Leicestershire Police have launched a campaign aimed at getting motorists to put safety first when they are overtaking cyclists.
The Safe Pass campaign uses a video to demonstrate safe and unsafe overtaking and emphasises the vulnerability of cyclists, whatever their age or ability.
It is endorsed by racing and Olympic gold medal cyclist Chris Boardman, MBE.
Narrated by 14 year old police cadet Keira Pibworth, who was also involved in the filming, the 90 second video has been timed to coincide with the run-up to school holidays, when more cyclists will take to the roads for leisure or because they are cycling to work during better weather.

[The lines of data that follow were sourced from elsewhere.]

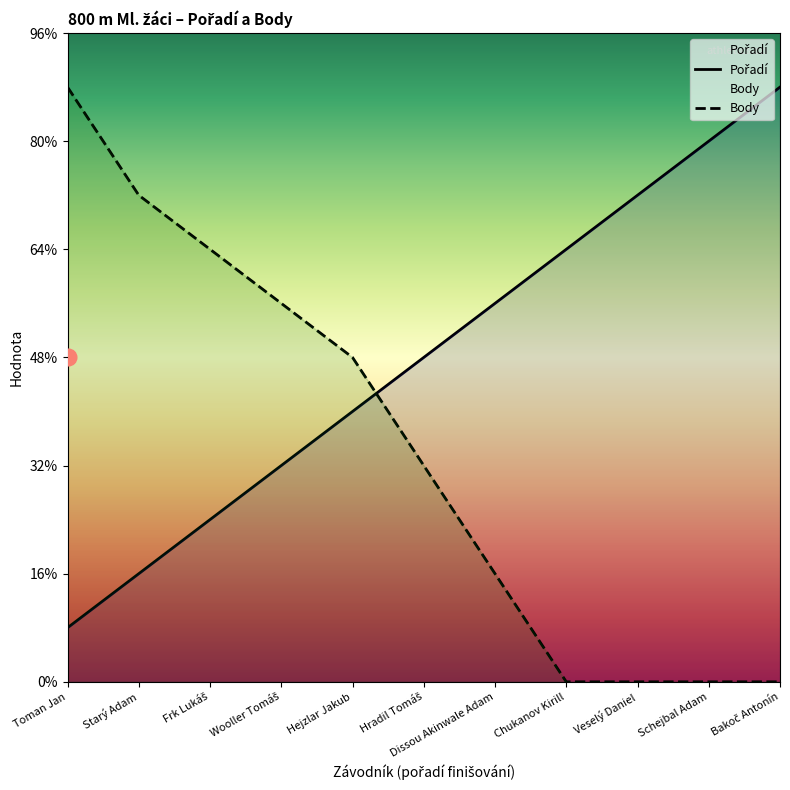

At which category is the sum across all series the highest?

Toman Jan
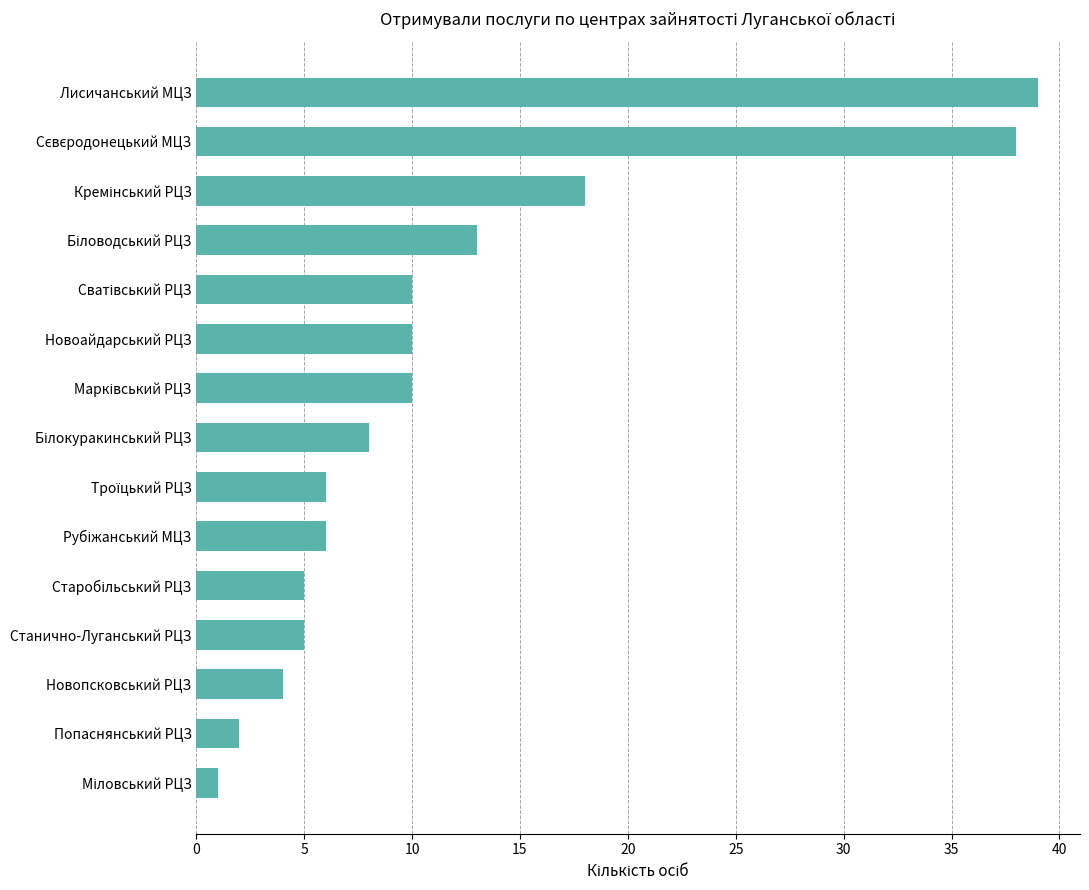

Reading top to bottom, extract all data points from this chart.

39	38	18	13	10	10	10	8	6	6	5	5	4	2	1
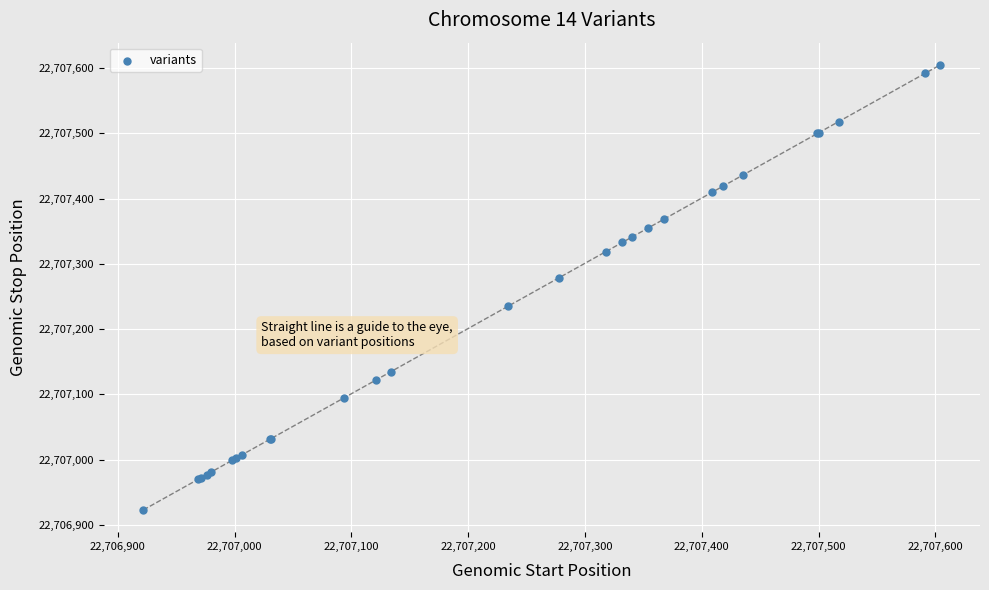

What Y value in the scatter plot is closest to 22707264?

22707279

Safe Pass is available via the force website and social media, leading up to a fortnight’s enforcement in early July, when officers wearing body cameras will covertly film motorists overtaking them as they cycle around various locations in Leicester, Leicestershire and Rutland.
Motorists who pass too close will be pulled over by other officers, to discuss what was wrong with their overtaking.

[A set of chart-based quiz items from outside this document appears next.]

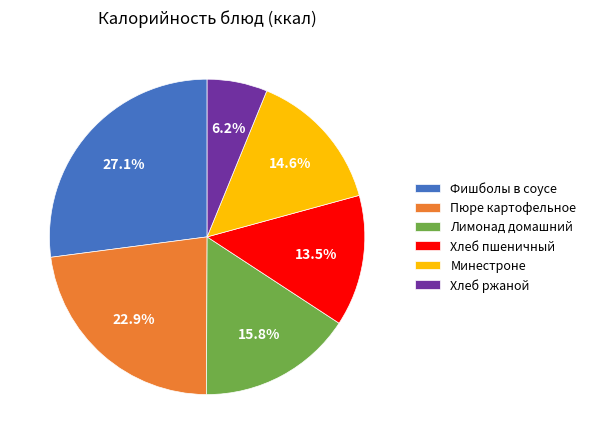

To the nearest percent, what is the difference between the largest and smallest slice percentages?

21%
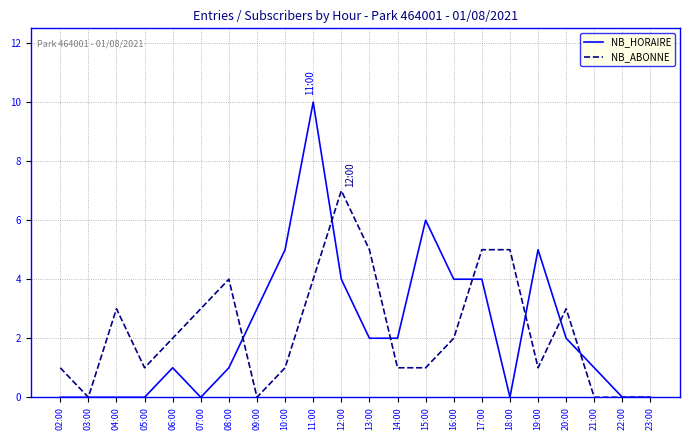

Between 05:00 and 14:00, which series saw the biggest shift?

NB_HORAIRE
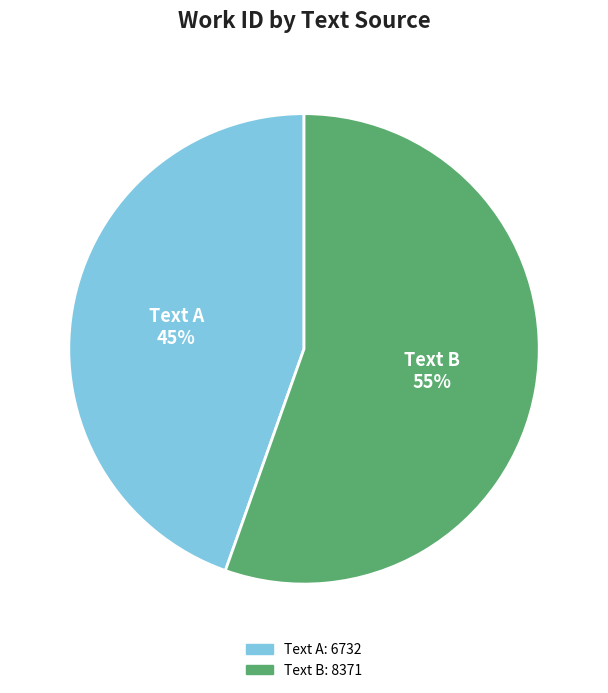

Rank the categories by value from lowest to highest.

Text A, Text B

Inspector Paul Crewe said:
“Providing motorists with the information they need to make a safe pass is a crucial part of this campaign. Our aim is to make the roads safer for cyclists by educating motorists about the distances they need to leave when overtaking, as well as getting them to think about the risks involved before they start to pull out.
“It appears that most instances of dangerous overtaking are going unreported, which helps to explain why we don’t have an accurate picture of how big the problem is. However, nationally there is a growing awareness of the problem and we have a responsibility to inform and warn motorists of the dangers and potential penalties involved.”
Chris Boardman, who is also British Cycling policy advisor, said:
“It’s great to see Leicestershire Police launch this initiative. Close pass education projects such as this are becoming the norm rather than the exception within police forces across the country, and are extremely useful to explain that cyclists are not just obstacles in the road to get around but people – sons, daughters, mothers and fathers.
“Bad driving affects us all no matter how we choose to travel and this sends a message that people’s safety is being taken seriously.”
Chris Boardman explains how to safely overtake cyclists
The force is currently looking into the most effective way for cyclists to be able to submit film of dangerous overtaking and will publish further details over the next few weeks.
The recommended distance motorists should leave between their vehicle and the cyclist they are overtaking is 1.5 metres – about a car’s width or at least the space between the cyclist (should they fall into the road) and their nearside wheel.
Motorists are also advised to consider the road condition as it will help them to understand why cyclists may appear to ride further away from the curb than expected, for example, uneven grid-covers or dangerous rubbish in the curb.
Motorists who are proven to persistently overtake too closely, or who cause injury or death could face prosecution for dangerous driving.
The maximum penalties are:
- causing death by dangerous driving – custodial sentence of up to 14 years
- causing death by careless driving – custodial sentence of up to five years.